Harper Joy welcomed film actor, professor, and Big Dance Theater Artist Paul Lazar this past week to share Big Dance Theater’s most current touring performance, Cage Shuffle. The night prior he hosted a workshop for Whitman students and faculty focused on the performance’s process—the relationship of his fixed, choreographed movements over random-ordered stories recorded by late 20th century composer John Cage. Similar to what Paul Lazar does during the performance, attendees of the workshop first learned a series of movements and later tried speaking text coming through ear buds at the same time as doing the motions. From that, attendees watching were able to witness how, by chance, certain dance moves accompanied moments of the stories quite profoundly. These moments of authentic communication coming out of pure chance explored not only how we make meaning out of the unintentional, but were simply a delight to see!
Here, Paul Lazar additionally answered a few questions during his stay.
Your performance is based on a series of instructions for a performance that John Cage made in 1963. What inspired you to make a performance based upon these instructions now, in 2018?

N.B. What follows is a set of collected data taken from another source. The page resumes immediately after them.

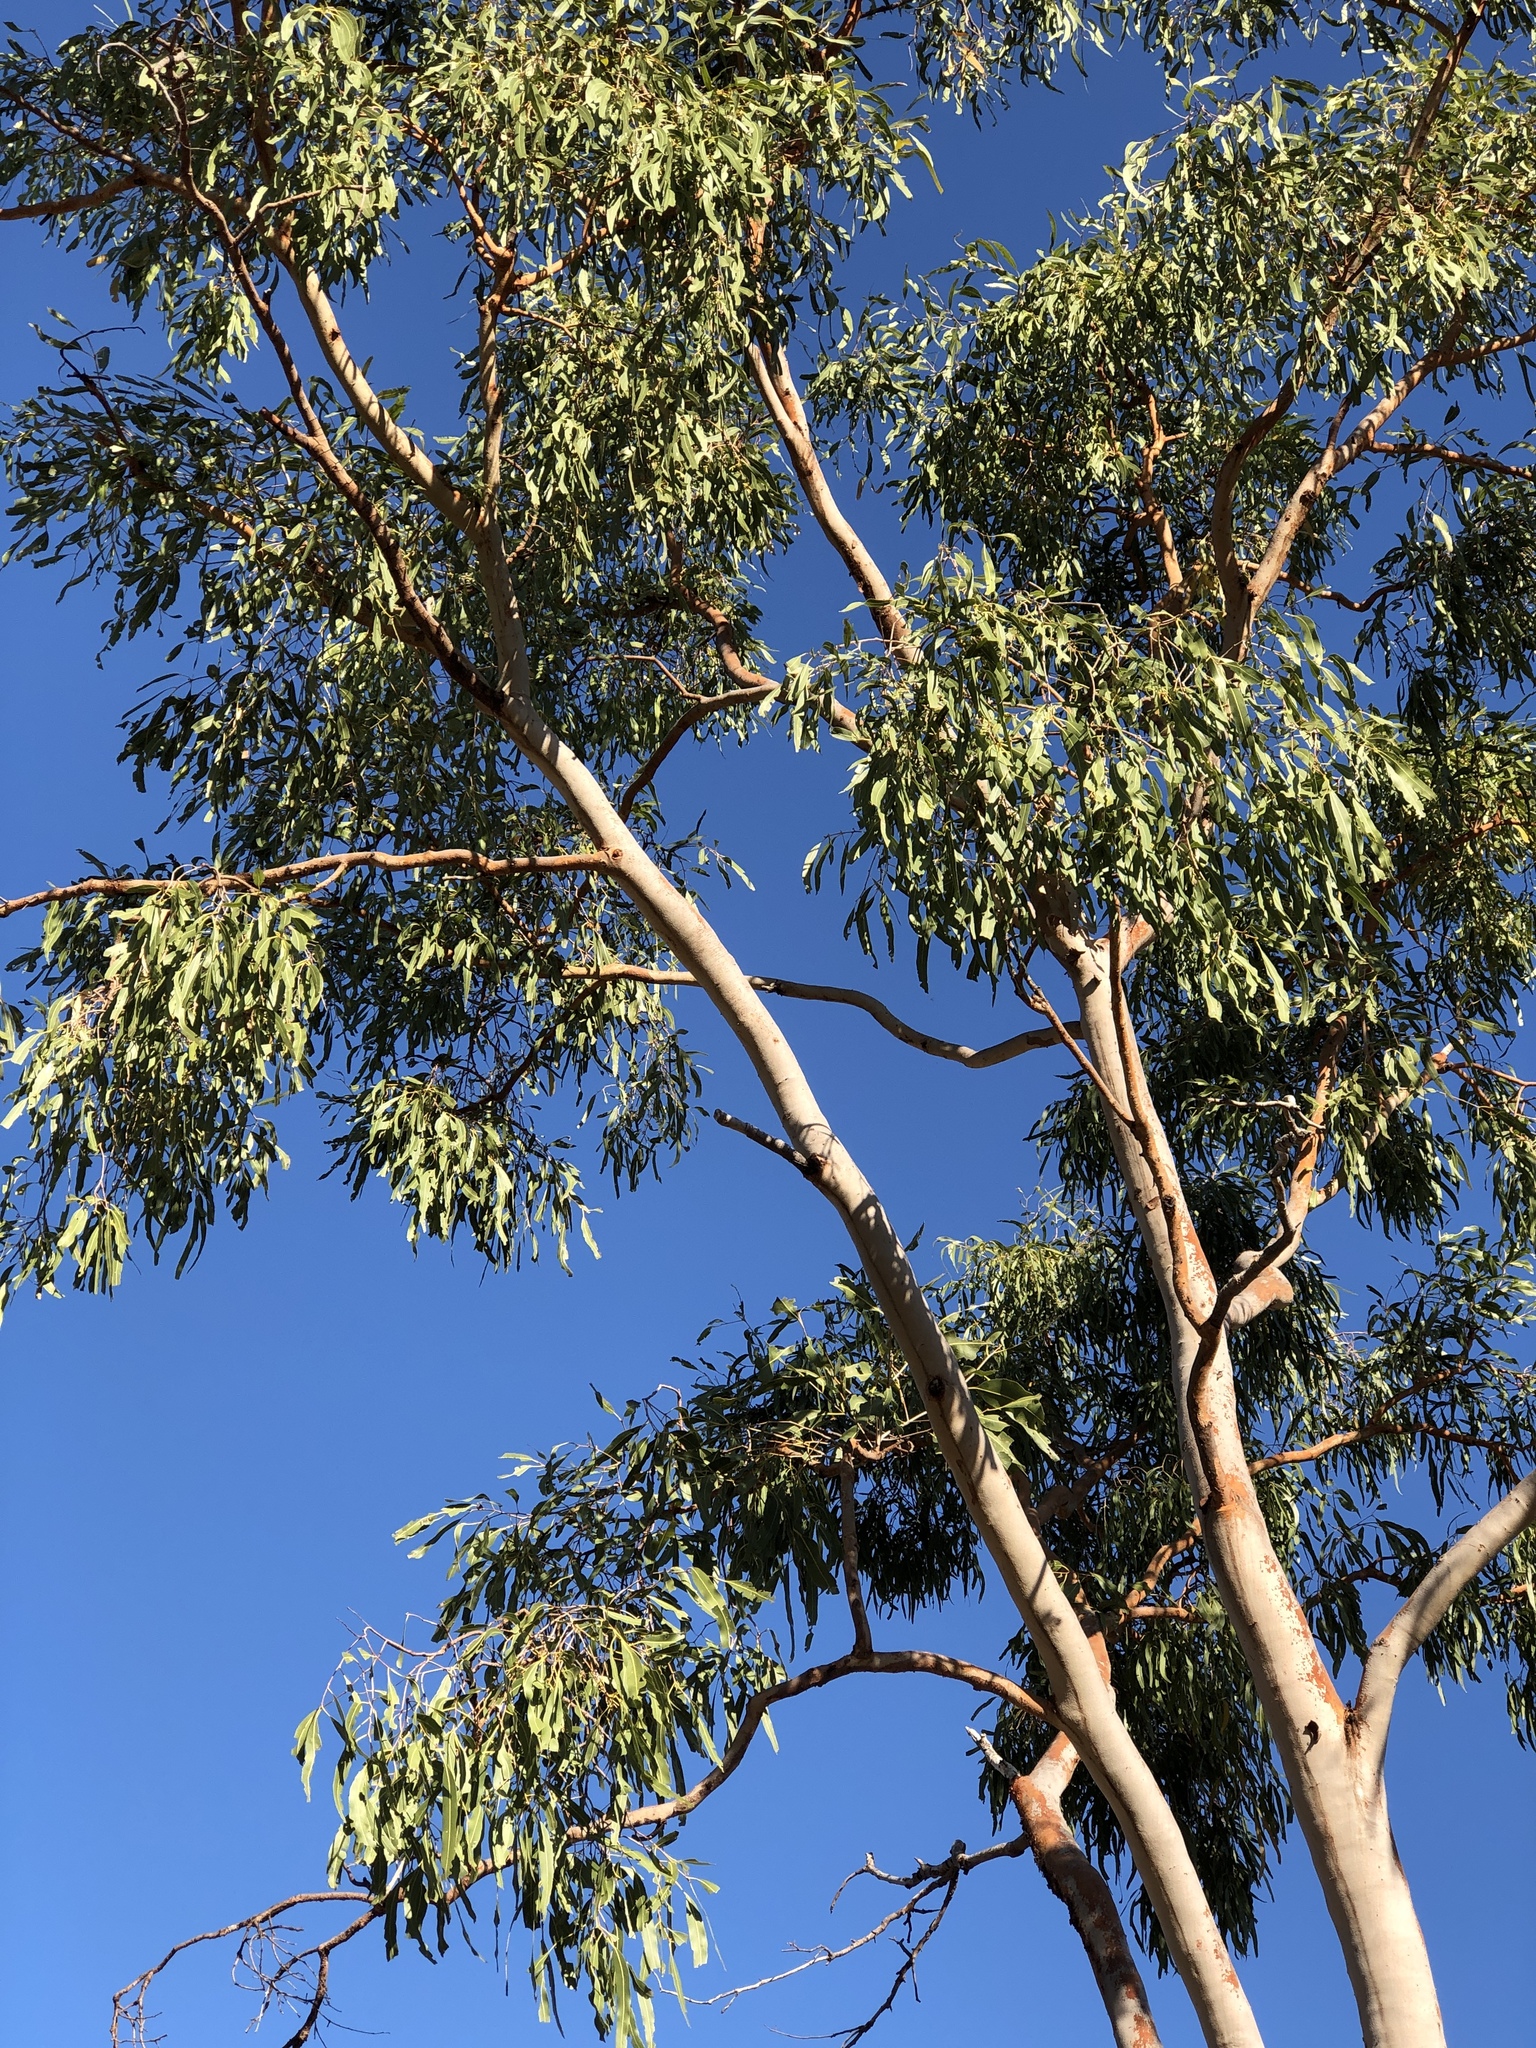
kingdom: Plantae
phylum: Tracheophyta
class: Magnoliopsida
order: Myrtales
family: Myrtaceae
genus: Corymbia
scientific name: Corymbia dallachiana
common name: Dallachy's gum
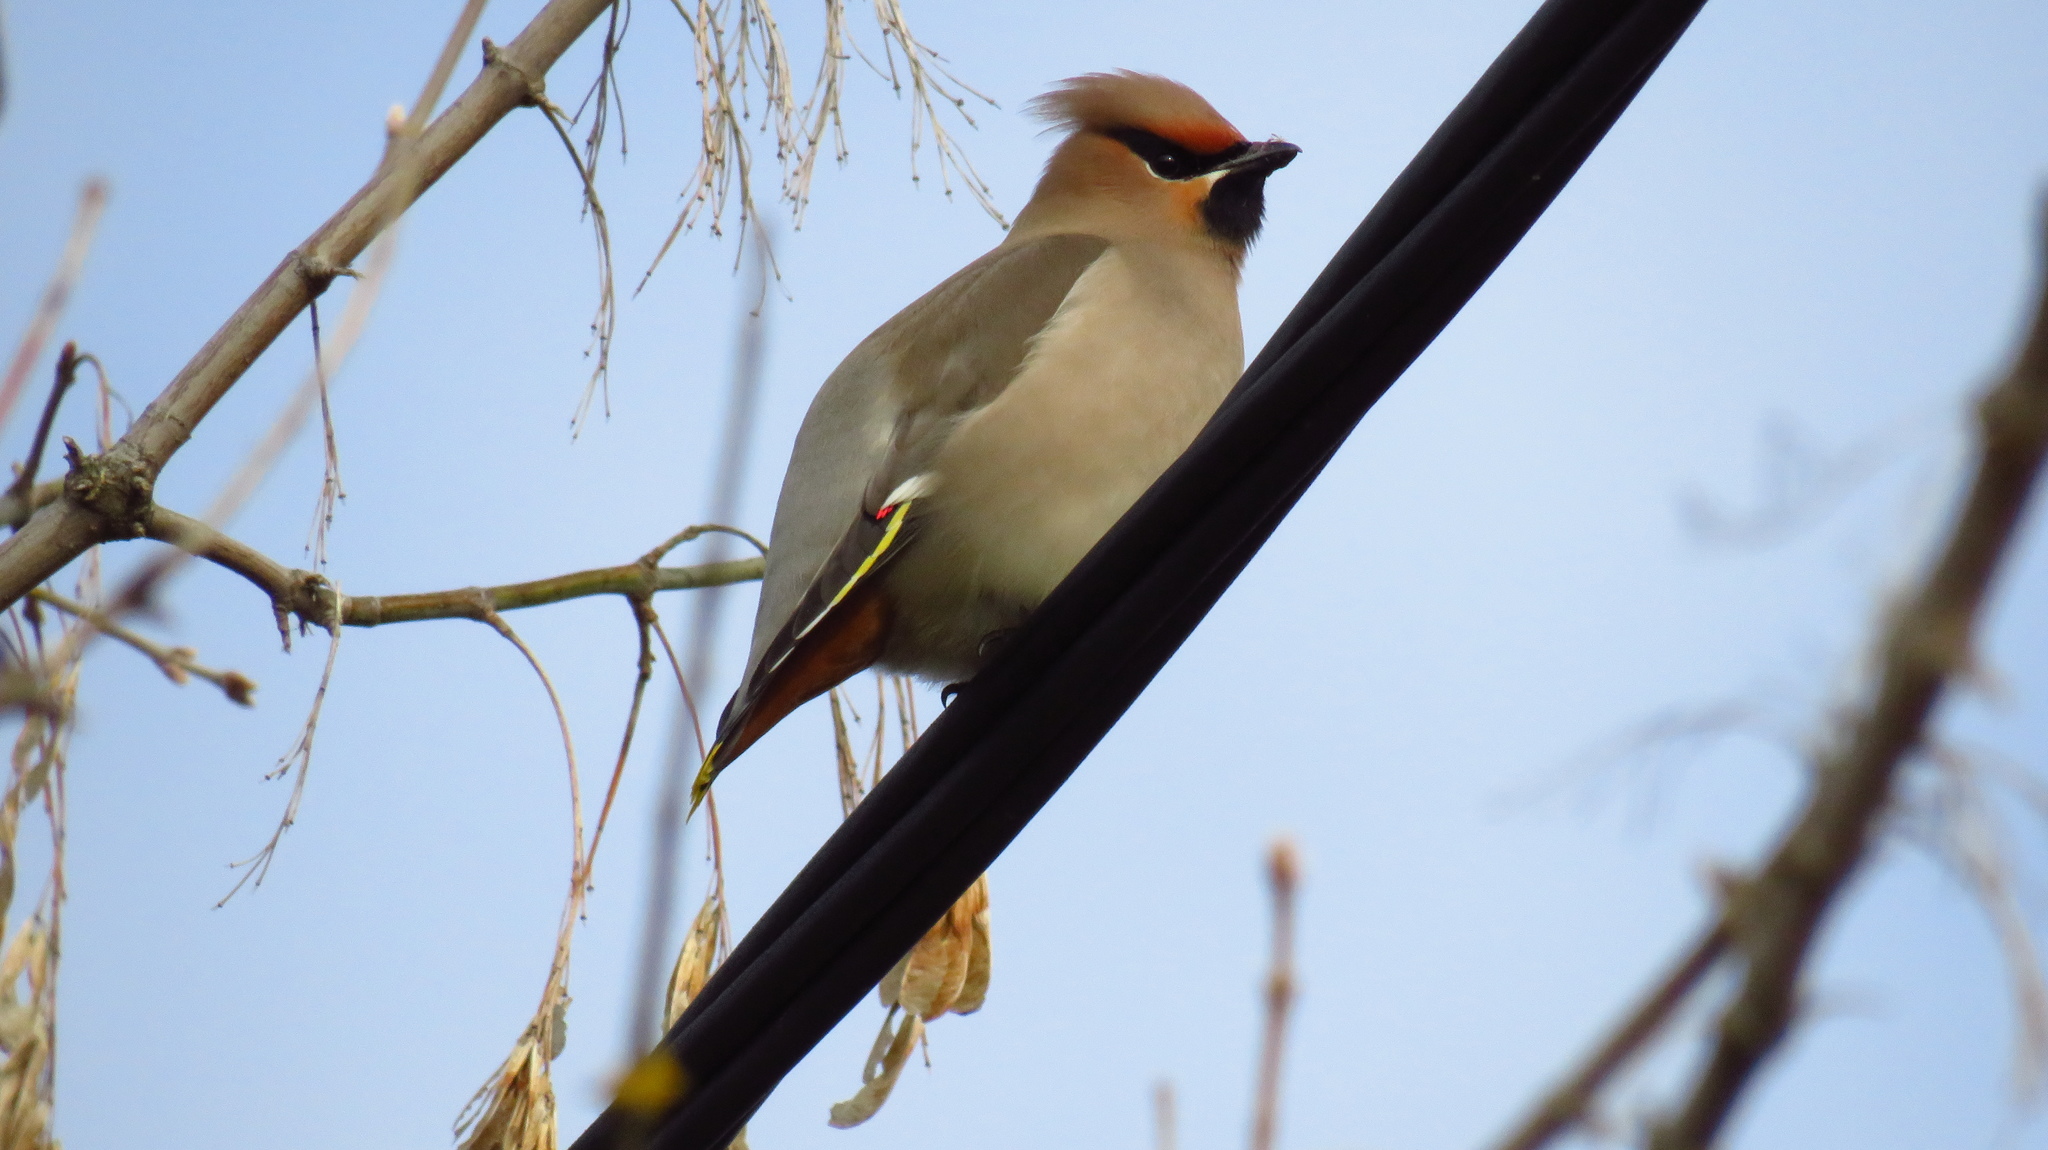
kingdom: Animalia
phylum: Chordata
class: Aves
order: Passeriformes
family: Bombycillidae
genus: Bombycilla
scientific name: Bombycilla garrulus
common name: Bohemian waxwing
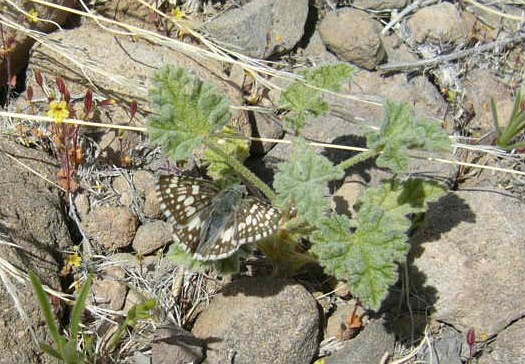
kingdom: Animalia
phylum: Arthropoda
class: Insecta
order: Lepidoptera
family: Hesperiidae
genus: Burnsius
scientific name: Burnsius albezens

I discovered that speaking Cage’s text (playful but meaningful anecdotes) while dancing choreography by Annie-B Parson was a joyful way to bend minds (mine and the audience’s) into a less literal way of interpreting experience. The performance is an embrace of the absurd, the irrational, the purposeful purposelessness that we are ever engaged in, know it or not. As for the instructions. I ignored them until after I made the piece so was glad to discover, upon reading them, that I had not blatantly violated them.
The instructions for your performance involves “chance procedures”. What does that mean and how does it affect the performance from night to night?
To me “chance procedures” are any art making strategy that employs a force outside of and bigger than the mind of the person making the work. Chance procedures allow you to make work without being the maker. That is a paradox and a very refreshing one.
What is the most challenging part of performing this piece? Do you have a favorite, or least favorite moment and why?
It’s incredible hard to remember all of the movement while telling stories and responding to the audience’s response to the stories. Certain stories are definitely favorites of mine.For example, I love the story about the enlightened Buddhist Monk who observes, “now that I’m enlightened I’m just as miserable as ever.”
Can you describe the relationship between movement and text in this performance?
The movement is fixed, set, unchanging while the text — the stories— are told in random order and yet the two always speak to each other. The movement always expresses something about the words and vice versa. It’s utterly uncanny.
What questions does Cage Shuffle raise? for you? for the audience?
For me it always raises the question — the challenge really — of how present I can be with the audience. All of the elements of the piece happily cohabitate if I can be with the elements and the audience and if the judging mind stays relatively quiet. I don’t know what questions the piece raises for the audience.
Now regarding specifically you aside from Cage Shuffle: How would you define a successful production or project?
A project is a success if it ends up being something entirely other than what I initially conceived it to be. If it has changed that indicates that it has a life of its own and has gone its own way and that I’m just following it rather than guiding it.
What lessons did you learn from your least successful production or project?
Ugghh. Don’t do it if you aren’t willing to spill your own blood. If you coast along it will come to nothing and be embarrassing and there’s no taking it back.
What are you reading or viewing or listening to (or all 3!) these days for pure enjoyment?
I am reading a book called “Factfullness” which makes the very convincing and factual case that world is more peaceful and healthier than it has ever been. It does not advocate that people be complacent but it puts one’s fears, frustrations and anxiety into a realistic context.
In addition to our curricular and production offerings, we also invite guest artists to work with our students as part of our Guest Artist Program. This program is made possible through a generous endowment that allows working professionals to visit the Whitman Campus and share their expertise, experience, and talent with our theatre students.